Ada Kabar Akan dipecat, Penyidik KPK Minta Pimpinan Tunggu Presiden

ANTARA FOTO/Aditya Pradana Putra/hp.
Direktur Pembinaan Jaringan Kerja Antar Komisi dan Instansi (PJKAKI) KPK Sujanarko (keempat kiri) dan Ketua Ombudsman Republik Indonesia (ORI) Mokhammad Najih (kedua kiri) bersama jajaran pimpinan ORI serta perwakilan 75 pegawai KPK lainnya memberikan keterangan kepada wartawan usai melaporkan dugaan maladministrasi terkait pelaksanaan Tes Wawasan Kebangsaan (TWK) KPK di Jakarta, Rabu (19/5/2021).
15/9/2021, 15.12 WIB

Kabar soal rencana Pimpinan Komisi Pemberantasan Korupsi (KPK) akan memecat 57 pegawainya pada 1 Oktober 2021 beredar di kalangan internal. Kabar itu bahkan menyebutkan Surat Keputusan (SK) Pemberhentian sudah ditandatangani.

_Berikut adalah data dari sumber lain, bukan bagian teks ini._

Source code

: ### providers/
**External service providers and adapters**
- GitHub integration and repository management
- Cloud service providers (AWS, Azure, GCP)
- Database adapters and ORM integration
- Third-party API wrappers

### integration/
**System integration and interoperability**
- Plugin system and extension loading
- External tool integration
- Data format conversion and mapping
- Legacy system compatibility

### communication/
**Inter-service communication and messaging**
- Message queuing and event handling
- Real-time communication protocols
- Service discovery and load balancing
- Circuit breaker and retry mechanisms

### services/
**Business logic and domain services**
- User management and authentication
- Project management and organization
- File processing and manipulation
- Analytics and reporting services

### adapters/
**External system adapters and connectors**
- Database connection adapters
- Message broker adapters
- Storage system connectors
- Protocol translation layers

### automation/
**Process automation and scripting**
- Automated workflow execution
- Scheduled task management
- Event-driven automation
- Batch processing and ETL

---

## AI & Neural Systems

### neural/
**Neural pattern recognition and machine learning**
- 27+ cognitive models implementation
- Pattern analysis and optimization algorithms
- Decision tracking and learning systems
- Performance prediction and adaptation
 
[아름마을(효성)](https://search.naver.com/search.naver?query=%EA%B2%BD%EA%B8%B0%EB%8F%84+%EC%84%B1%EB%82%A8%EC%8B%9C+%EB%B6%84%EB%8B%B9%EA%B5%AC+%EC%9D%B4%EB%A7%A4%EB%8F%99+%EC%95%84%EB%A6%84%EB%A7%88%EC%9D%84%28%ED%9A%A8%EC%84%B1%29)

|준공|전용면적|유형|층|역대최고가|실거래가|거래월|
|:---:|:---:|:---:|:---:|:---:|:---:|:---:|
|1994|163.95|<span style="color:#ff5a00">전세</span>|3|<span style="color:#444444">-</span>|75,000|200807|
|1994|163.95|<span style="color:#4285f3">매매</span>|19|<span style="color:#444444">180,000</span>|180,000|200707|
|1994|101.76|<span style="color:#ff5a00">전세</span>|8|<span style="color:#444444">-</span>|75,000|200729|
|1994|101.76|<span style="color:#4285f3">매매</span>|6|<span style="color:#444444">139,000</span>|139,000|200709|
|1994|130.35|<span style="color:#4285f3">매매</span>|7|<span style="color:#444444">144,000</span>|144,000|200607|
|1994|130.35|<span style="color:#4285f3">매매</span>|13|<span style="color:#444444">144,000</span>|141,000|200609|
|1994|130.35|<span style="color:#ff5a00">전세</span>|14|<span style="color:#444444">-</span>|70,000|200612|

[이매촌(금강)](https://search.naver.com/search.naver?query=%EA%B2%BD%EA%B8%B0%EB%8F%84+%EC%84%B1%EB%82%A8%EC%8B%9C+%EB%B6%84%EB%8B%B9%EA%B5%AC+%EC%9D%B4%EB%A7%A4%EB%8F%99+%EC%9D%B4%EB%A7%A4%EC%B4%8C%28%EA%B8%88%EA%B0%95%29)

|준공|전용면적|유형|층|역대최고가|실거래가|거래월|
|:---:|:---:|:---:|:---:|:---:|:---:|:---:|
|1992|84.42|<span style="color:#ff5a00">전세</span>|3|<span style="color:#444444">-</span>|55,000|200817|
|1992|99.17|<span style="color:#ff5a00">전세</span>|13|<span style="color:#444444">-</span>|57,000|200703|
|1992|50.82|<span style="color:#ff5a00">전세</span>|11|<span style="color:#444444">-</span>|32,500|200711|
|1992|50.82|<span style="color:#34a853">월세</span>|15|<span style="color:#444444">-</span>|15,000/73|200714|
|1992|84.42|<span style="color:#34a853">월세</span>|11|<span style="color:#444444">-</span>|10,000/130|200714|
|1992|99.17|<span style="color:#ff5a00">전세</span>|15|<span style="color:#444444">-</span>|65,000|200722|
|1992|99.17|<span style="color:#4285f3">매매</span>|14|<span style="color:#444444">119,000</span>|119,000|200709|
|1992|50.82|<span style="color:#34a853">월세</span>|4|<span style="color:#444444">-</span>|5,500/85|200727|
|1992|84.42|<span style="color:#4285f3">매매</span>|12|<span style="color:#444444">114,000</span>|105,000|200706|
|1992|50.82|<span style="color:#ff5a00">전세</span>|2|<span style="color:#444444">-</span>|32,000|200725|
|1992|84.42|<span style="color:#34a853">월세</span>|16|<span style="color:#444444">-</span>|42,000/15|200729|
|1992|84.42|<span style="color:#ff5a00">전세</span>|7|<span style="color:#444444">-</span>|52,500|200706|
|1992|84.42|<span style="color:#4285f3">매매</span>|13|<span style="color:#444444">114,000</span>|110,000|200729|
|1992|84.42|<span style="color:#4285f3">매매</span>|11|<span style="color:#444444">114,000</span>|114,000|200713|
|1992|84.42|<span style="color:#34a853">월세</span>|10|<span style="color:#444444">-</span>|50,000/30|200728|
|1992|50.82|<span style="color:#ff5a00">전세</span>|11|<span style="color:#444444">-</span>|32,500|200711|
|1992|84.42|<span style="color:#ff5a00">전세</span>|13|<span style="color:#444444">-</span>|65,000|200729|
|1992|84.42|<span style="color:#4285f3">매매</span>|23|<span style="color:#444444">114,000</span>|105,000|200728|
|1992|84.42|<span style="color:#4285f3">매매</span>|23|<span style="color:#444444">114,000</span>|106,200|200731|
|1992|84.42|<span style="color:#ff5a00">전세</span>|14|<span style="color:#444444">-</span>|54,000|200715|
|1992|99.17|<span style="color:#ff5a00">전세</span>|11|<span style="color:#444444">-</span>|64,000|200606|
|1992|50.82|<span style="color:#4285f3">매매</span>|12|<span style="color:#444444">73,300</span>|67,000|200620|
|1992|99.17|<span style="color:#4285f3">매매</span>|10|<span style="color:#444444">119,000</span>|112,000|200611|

Ketua Wadah Pegawai KPK Yudi Purnomo mengakui kabar tersebut sudah beredar luas di antara pegawai KPK yang tidak lolos tes wawasan kebangsaan. Kendati demikian ia tidak mengetahui dari mana asal kabar tersebut. “Saya enggak tahu kalau resminya. SK-nya belum dikasih semua,” ujarnya kepada Katadata, Rabu (15/9).

Selain soal pemecatan, pesan berantai tersebut juga menyebut Pimpinan KPK meradang akibat meluasnya dukungan kepada 57 pegawai KPK. Inilah yang membuat rencana pemecatan dimajukan dari awalnya 1 November 2021 menjadi satu bulan lebih awal.

Penyidik KPK non-aktif Harun Al Rasyid juga mengaku mendengar kabar tersebut. “Saya enggak tahu betul apa tidak. Namanya juga kabar burung, tetapi kalau burung sudah berkabar biasanya betul karena burung itu selalu jujur,” ujar Harun kepada Katadata, Rabu (15/9).

Harun melanjutkan, jika SK itu betul adanya ini menunjukkan bentuk kesewenang-wenangan baru pimpinan KPK. Alih-alih menaati rekomendasi Ombudsman RI untuk untuk tetap mengangkat pegawai KPK yang tak lolos TWK, malah membuat SK pemberhentian.

“Menunggu sikap pemerintah (cq. Presiden) ini penting karena itu amanat dari Mahkamah Agung,” tegasnya.

Harun juga mempertanyakan motivasi Pimpinan KPK yang dinilai seperti berpacu dikejar ‘hantu’ untuk memecat pegawainya yang tak lolos TWK. Padahal, Presiden sudah memberikan arahan awal untuk tidak serta merta memecat. 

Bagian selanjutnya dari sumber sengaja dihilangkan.